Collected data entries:
______________________________
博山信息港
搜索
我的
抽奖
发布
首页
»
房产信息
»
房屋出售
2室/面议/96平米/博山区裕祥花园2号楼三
______________________________
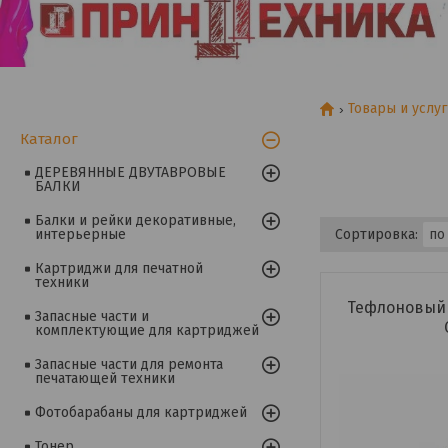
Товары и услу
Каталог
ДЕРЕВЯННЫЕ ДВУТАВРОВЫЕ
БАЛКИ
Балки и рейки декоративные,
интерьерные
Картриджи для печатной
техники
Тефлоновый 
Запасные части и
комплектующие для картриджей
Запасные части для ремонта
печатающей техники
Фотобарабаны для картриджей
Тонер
______________________________
▶ _What this task involves_: Every line that contains the string "части" should be returned from the data.

▶ _Written response_:
Запасные части и
Запасные части для ремонта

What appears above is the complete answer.